You’ll come away with actionable advice on parenting a newborn and infant and everything that surrounds it. A lot is going to evolve and change over the course of the baby’s first year, and having a blueprint to each level is immensely valuable.
From Dude to Dad: The Diaper Dude Guide To Pregnancy
By Chris Pegula
Before the birth, of course, there’s pregnancy. From Dude to Dad provides a basic overview of how to get through this phase and the beginning of the next one. It provides a good overview of how to interpret things that your partner says and does that might not make any sense to you. Pegula writes in a calming manner that understands the fragile emotional state you are likely in at the moment. This is refreshing, as nothing else in your life is going to be calm for the foreseeable future.

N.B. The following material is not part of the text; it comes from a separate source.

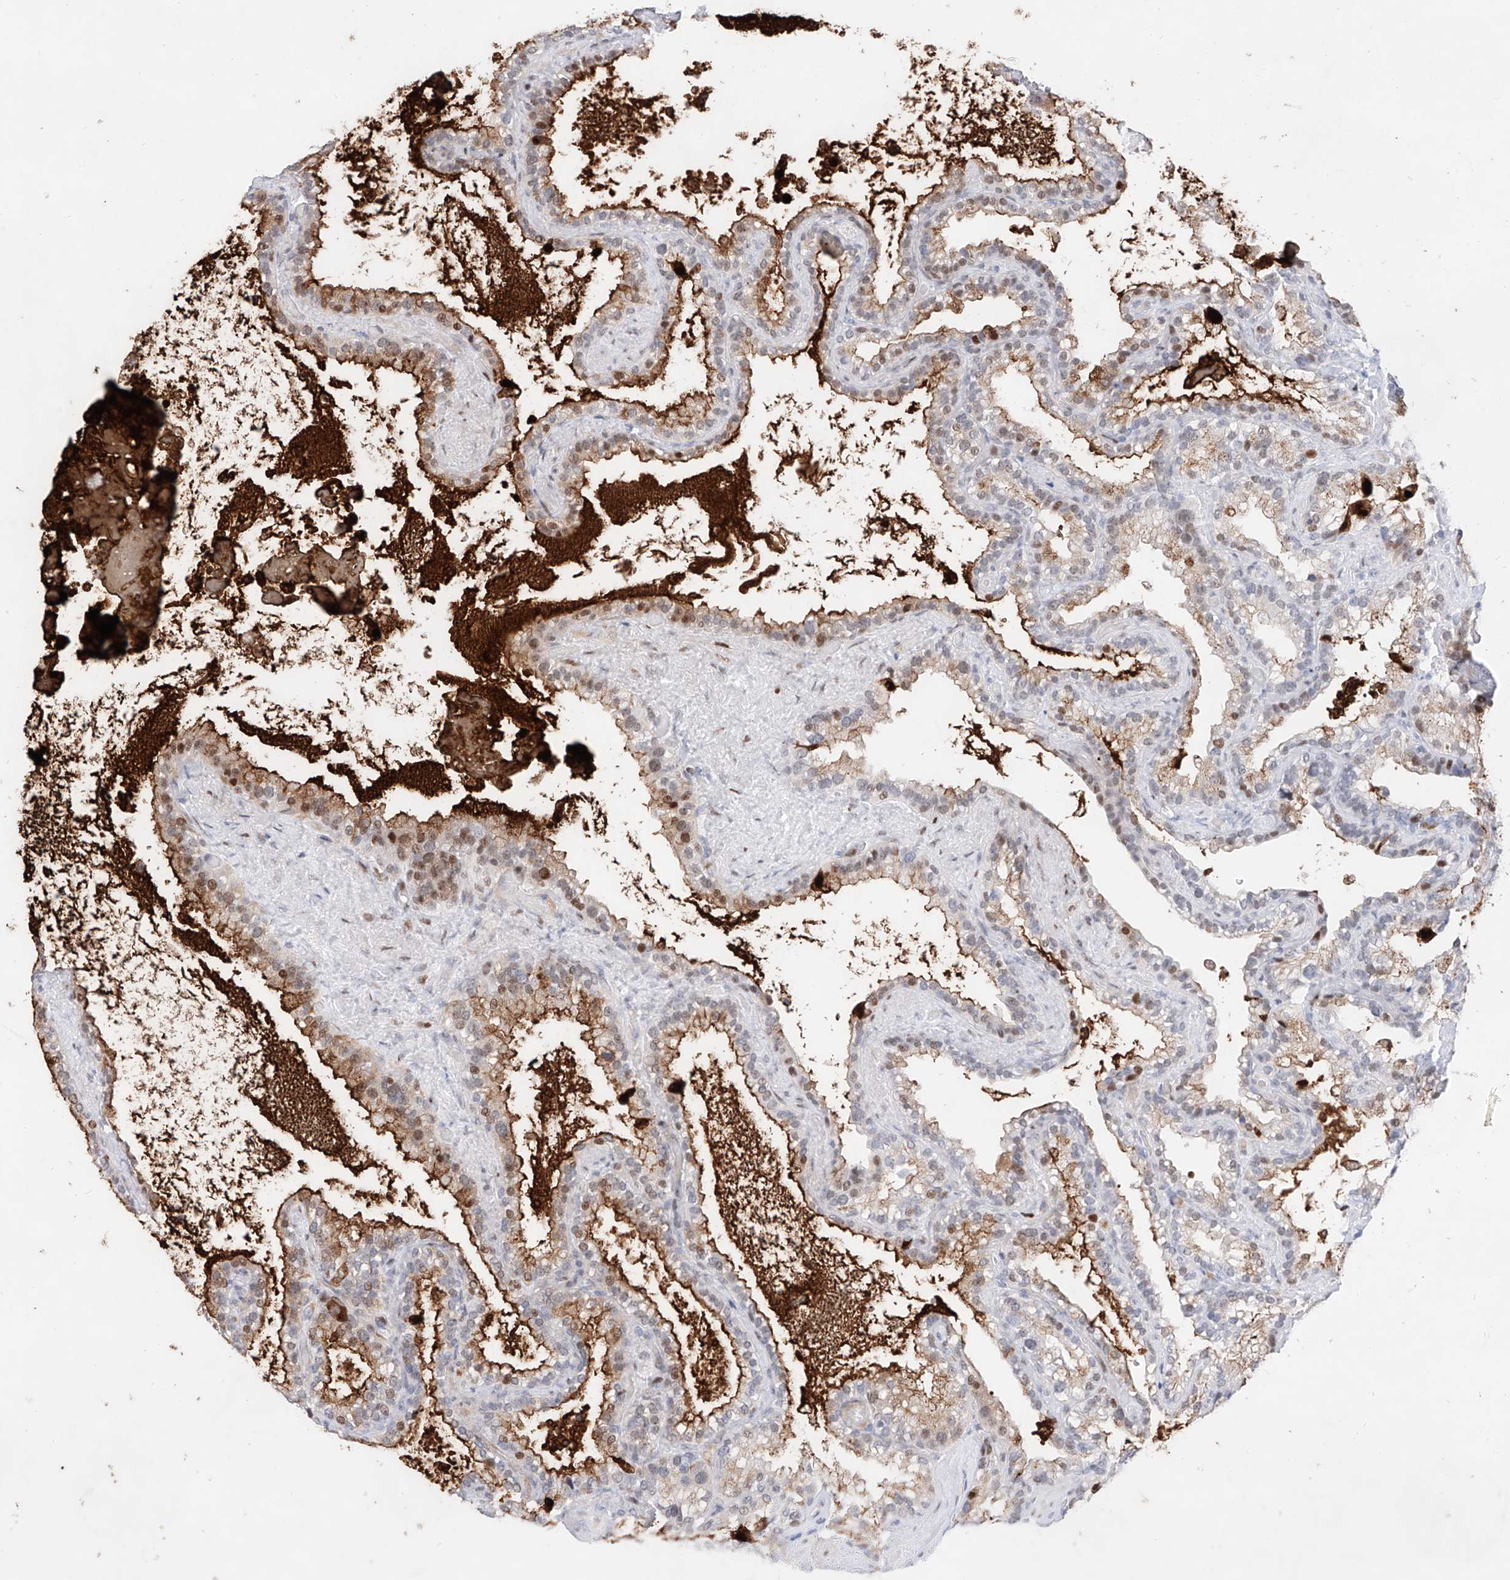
{"staining": {"intensity": "moderate", "quantity": "25%-75%", "location": "cytoplasmic/membranous,nuclear"}, "tissue": "seminal vesicle", "cell_type": "Glandular cells", "image_type": "normal", "snomed": [{"axis": "morphology", "description": "Normal tissue, NOS"}, {"axis": "topography", "description": "Prostate"}, {"axis": "topography", "description": "Seminal veicle"}], "caption": "Normal seminal vesicle was stained to show a protein in brown. There is medium levels of moderate cytoplasmic/membranous,nuclear expression in approximately 25%-75% of glandular cells.", "gene": "NT5C3B", "patient": {"sex": "male", "age": 68}}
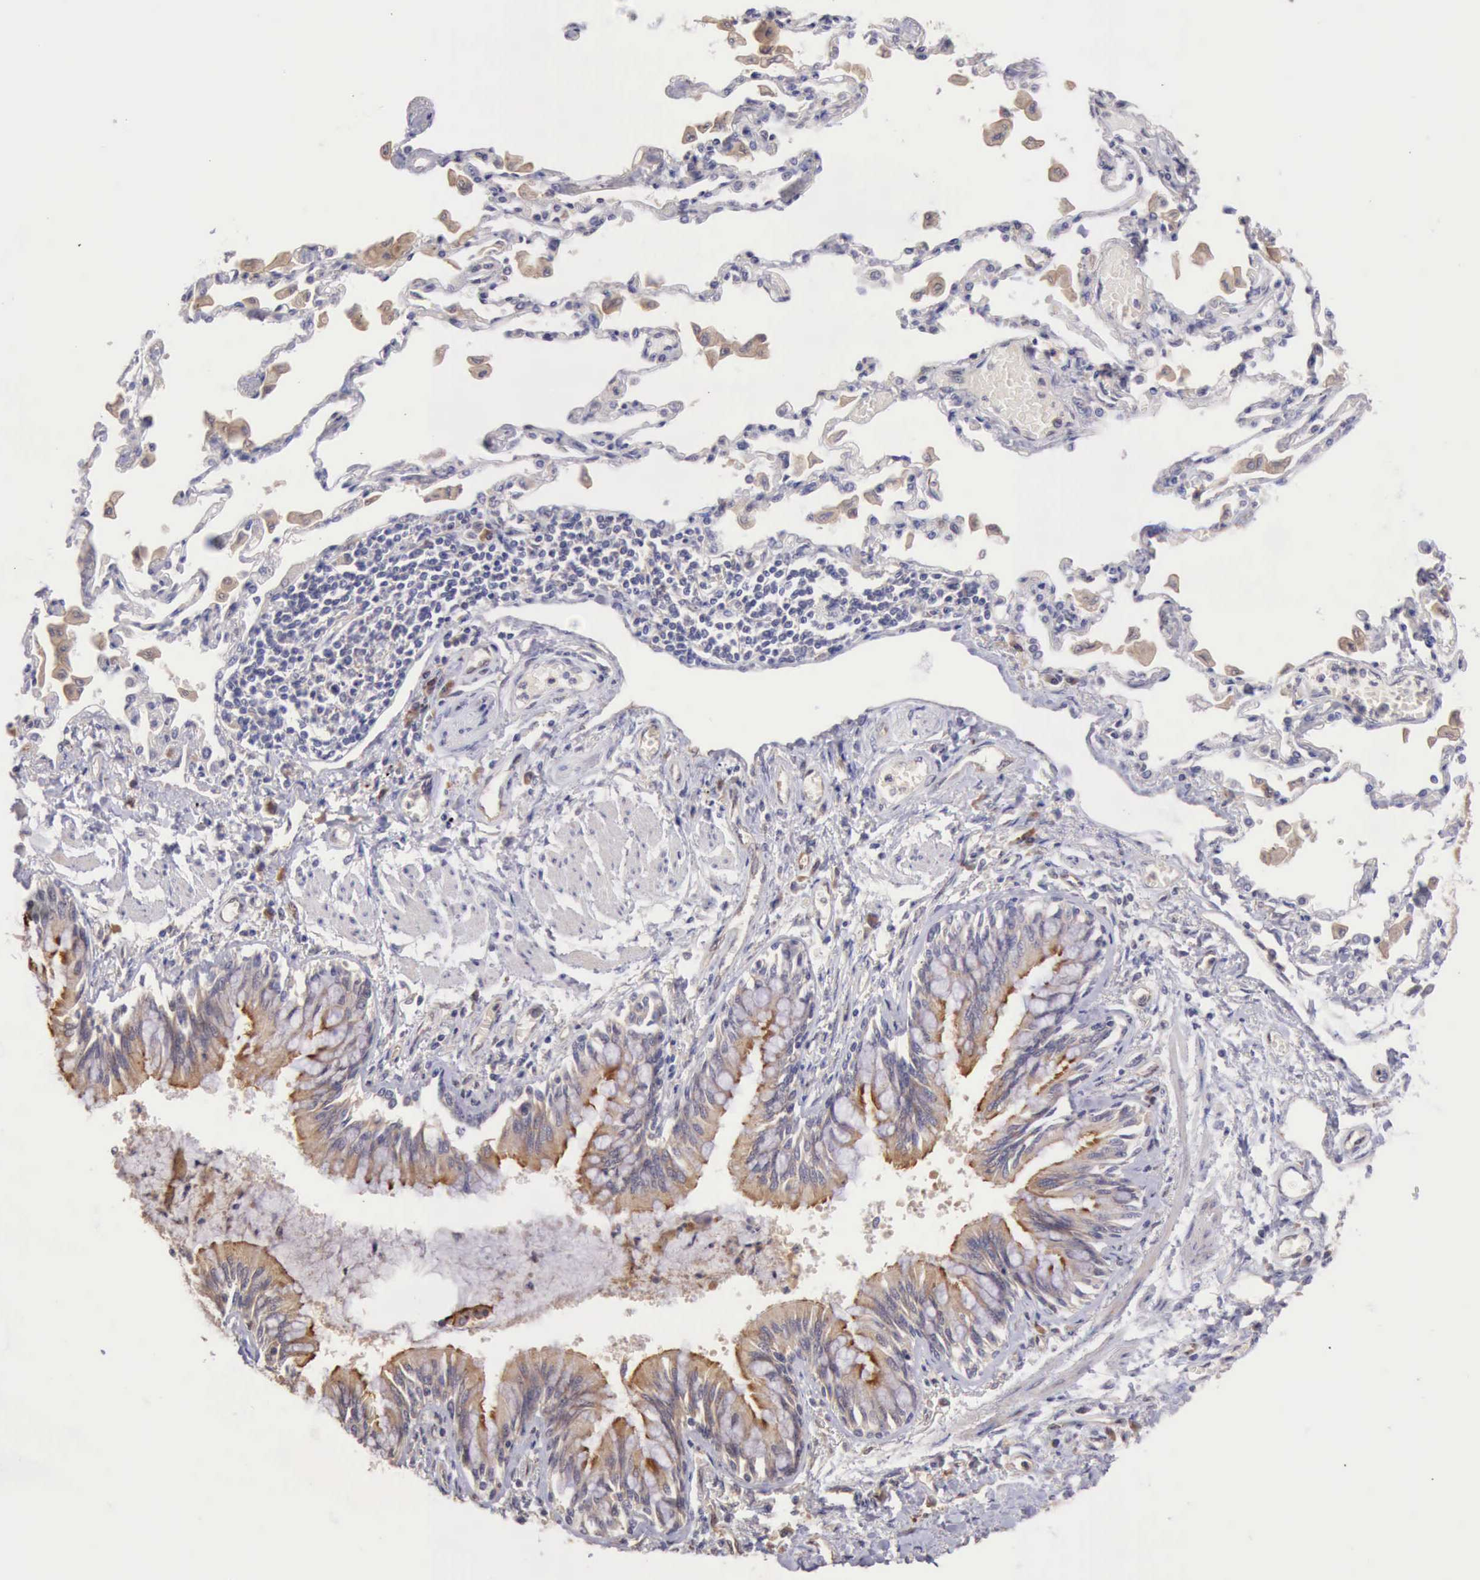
{"staining": {"intensity": "negative", "quantity": "none", "location": "none"}, "tissue": "soft tissue", "cell_type": "Chondrocytes", "image_type": "normal", "snomed": [{"axis": "morphology", "description": "Normal tissue, NOS"}, {"axis": "morphology", "description": "Adenocarcinoma, NOS"}, {"axis": "topography", "description": "Cartilage tissue"}, {"axis": "topography", "description": "Lung"}], "caption": "Chondrocytes show no significant protein positivity in benign soft tissue. (DAB immunohistochemistry visualized using brightfield microscopy, high magnification).", "gene": "DNAJB7", "patient": {"sex": "female", "age": 67}}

His book does a good job of breaking down the lifestyle change required of new fathers, something frequently overlooked in books that focus only on the road ahead. You’ll find comfort in the fact that not everything you enjoy has to end, and will come away with a road map for how to hit pause on the aspects of your life that you’ll inevitably need to shift focus from. Fortunately, happy hour doesn’t have to be one of them.